N/A outputs: Some code snippets in the original dataset had N/A outputs.
Inconsistent input field: The original dataset had inconsistent usage of the input field when it was supposed to be empty.

"input":"<no input>"
"input":"No input"
"input":"noinput"
"input":"<noinput>"

Wrong answers: Some instructions/questions in the original dataset had incorrect answers. About 80% of the math problems are estimated to have incorrect answers.

"instruction": "Calculate the median of the following data set.",
"input": "1, 2, 4, 5, 8, 9",
"output": "5"

"instruction": "Convert 25m to km.",
"input": "",
"output": "25km"

Non-Sensical/Unclear instructions: Many instructions are unclear, we try to clarify (or re-write) if instructions are non-sensical. Instructions that are slightly unclear, but where one could deduce the meaning are not altered.

"instruction": "Freeze the following sample of yogurt for 10 minutes.",
"input": "Yogurt sample",
"output": "<noinput>"

"instruction": "Increase the font size to 12 points.",
"input": "",
"output": "The font size has been increased to 12 points."
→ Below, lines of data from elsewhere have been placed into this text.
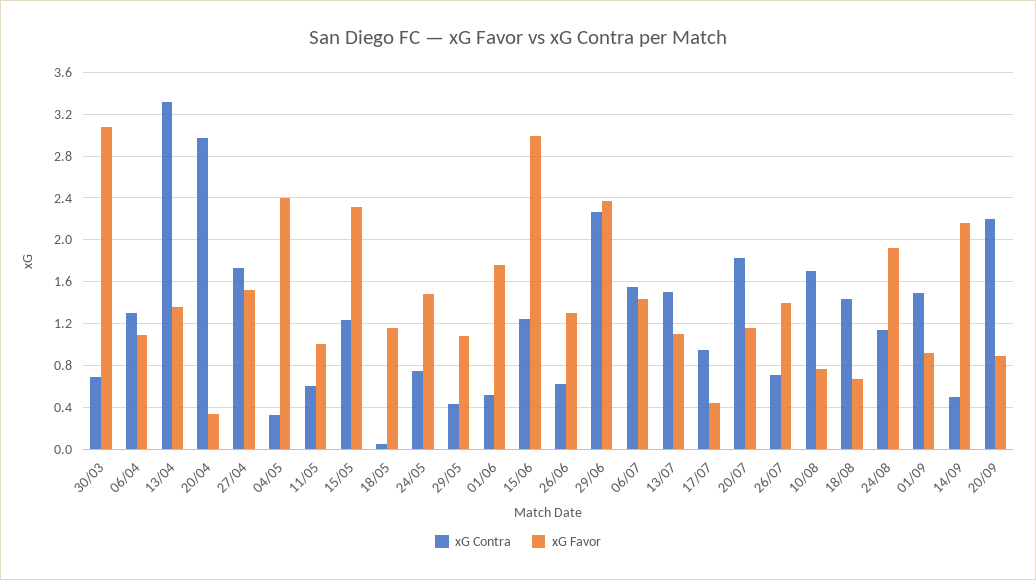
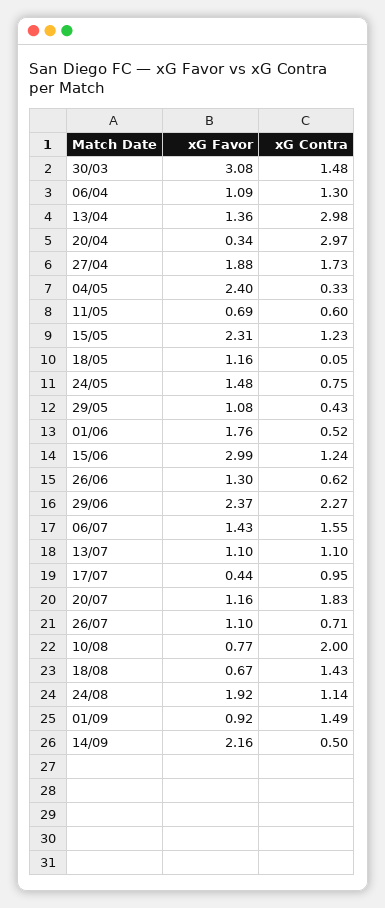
  {
    "xG Contra": {
-     "30/03": 0.7,
+     "30/03": 1.48,
      "06/04": 1.3,
-     "13/04": 3.3,
+     "13/04": 2.98,
      "20/04": 2.97,
      "27/04": 1.73,
      "04/05": 0.33,
      "11/05": 0.6,
      "15/05": 1.23,
      "18/05": 0.05,
      "24/05": 0.75,
      "29/05": 0.43,
      "01/06": 0.52,
      "15/06": 1.24,
      "26/06": 0.62,
      "29/06": 2.27,
      "06/07": 1.55,
-     "13/07": 1.5,
+     "13/07": 1.1,
      "17/07": 0.95,
      "20/07": 1.83,
      "26/07": 0.71,
-     "10/08": 1.7,
+     "10/08": 2,
      "18/08": 1.43,
      "24/08": 1.14,
      "01/09": 1.49,
-     "14/09": 0.5,
+     "14/09": 0.5
-     "20/09": 2.2
    },
    "xG Favor": {
      "30/03": 3.08,
      "06/04": 1.09,
      "13/04": 1.36,
      "20/04": 0.34,
-     "27/04": 1.5,
+     "27/04": 1.88,
      "04/05": 2.4,
-     "11/05": 1,
+     "11/05": 0.69,
      "15/05": 2.31,
      "18/05": 1.16,
      "24/05": 1.48,
      "29/05": 1.08,
      "01/06": 1.76,
      "15/06": 2.99,
      "26/06": 1.3,
      "29/06": 2.37,
      "06/07": 1.43,
      "13/07": 1.1,
      "17/07": 0.44,
      "20/07": 1.16,
-     "26/07": 1.4,
+     "26/07": 1.1,
      "10/08": 0.77,
      "18/08": 0.67,
      "24/08": 1.92,
      "01/09": 0.92,
-     "14/09": 2.16,
+     "14/09": 2.16
-     "20/09": 0.9
    }
  }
Extraneous escape and control characters: The original dataset had several entries with extraneous escape and control characters.

Finetune Considerations

Compared to the original alpaca dataset, the average prompt length in this dataset has increased, with a larger number of prompts that exceed a length of 256. For this reason, it is recommended to set max prompt length during finetuning to at least 512 or higher.
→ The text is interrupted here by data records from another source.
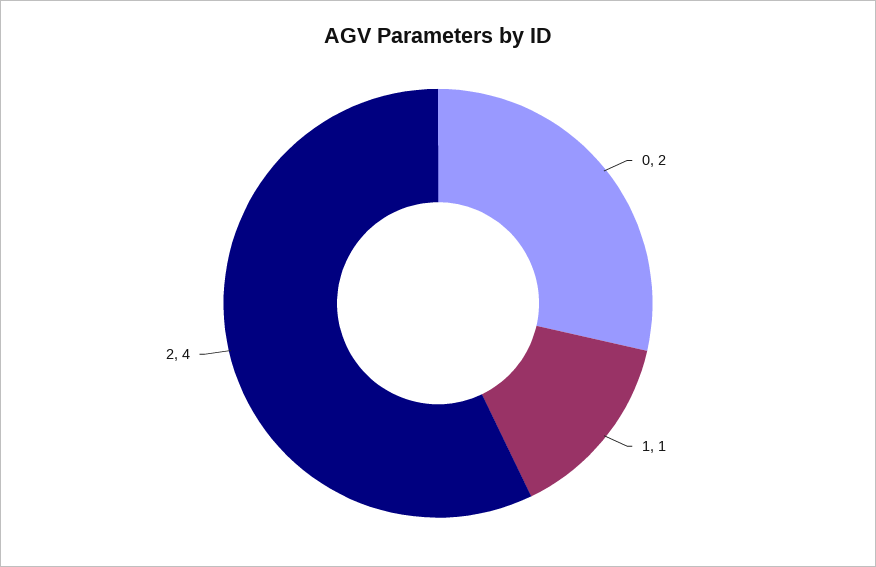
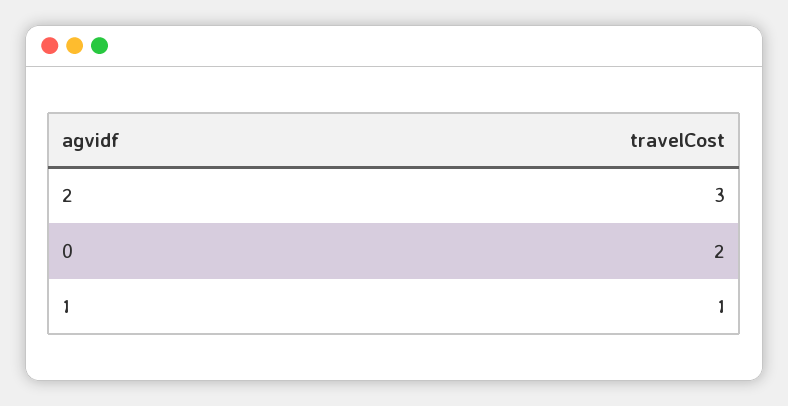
  {
    "0": 2,
    "1": 1,
-   "2": 4
+   "2": 3
  }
Distribution of Prompt Lengths

Hugging Face Hub

The cleaned dataset is also available on the Hugging Face Hub.

Contributions

With over 52k entries, several issues still exist. Please help out by submitting a pull-request.

Goals

The primary goal of this project is to provide a cleaned and curated version of the Alpaca dataset that will improve the performance of natural language processing models trained on this data. By removing errors and inconsistencies, the goal is to improve performance of the fine-tuned llama models and reduce the likelihood of hallucinations.

License

All the code and supporting tools are licensed under the Apache-2.0. The original and cleaned alpaca dataset is CC BY NC 4.0 (allowing only non-commercial use) and models trained using the dataset should not be used outside of research purposes.

Acknowledgments

The original version of the Alpaca dataset was sourced from tatsu-lab's github repository. We would like to thank the original creators of these datasets for making their data available to the public. We would also like to thank the team at Meta AI for their work in developing Llama. Finally, thanks to Q-Blocks Cloud for donating compute resources allowing us to provide finetuned models.